Hindustan Petroleum Corporation has reported a net profit of Rs 2,725 crore for the quarter ended December 31, 2011, up from Rs 211 crore in the same period last year.
However, April-December still shows a net loss of Rs 3,720 crore, against a profit of Rs 416 crore. Interest costs for the nine months were also higher at Rs 1,707 crore (Rs 658 crore).
Net sales this quarter totalled Rs 47,917 crore, 41 per cent higher than Rs 33,902 crore in the quarter of 2010-11. The HPCL scrip closed 0.59 per cent higher at Rs 287.50 on Thursday.
According to the company, the turnaround this quarter was largely a result of higher discounts on crude and petro-products bought from the upstream combine of ONGC and GAIL. For the nine months ended December 31, the duo pooled in Rs 8,080 crore (Rs 3,420 crore) as part of the subsidy support mechanism to their refining counterparts.
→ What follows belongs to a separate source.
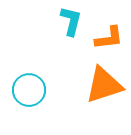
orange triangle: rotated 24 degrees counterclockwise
Though this compensation is confined to a third of fuel losses as per the Government formula, the upstream companies' actual outgo has been closer to 38 per cent. In the case of HPCL, the potential losses for the fourth quarter on sale of subsidised fuels as well as the Rs 3,720 crore accumulated so far can only be covered with heftier discounts from ONGC and GAIL. As a result, these upstream companies could end up bearing nearly 39 per cent of fuel losses for the whole of 2011-12.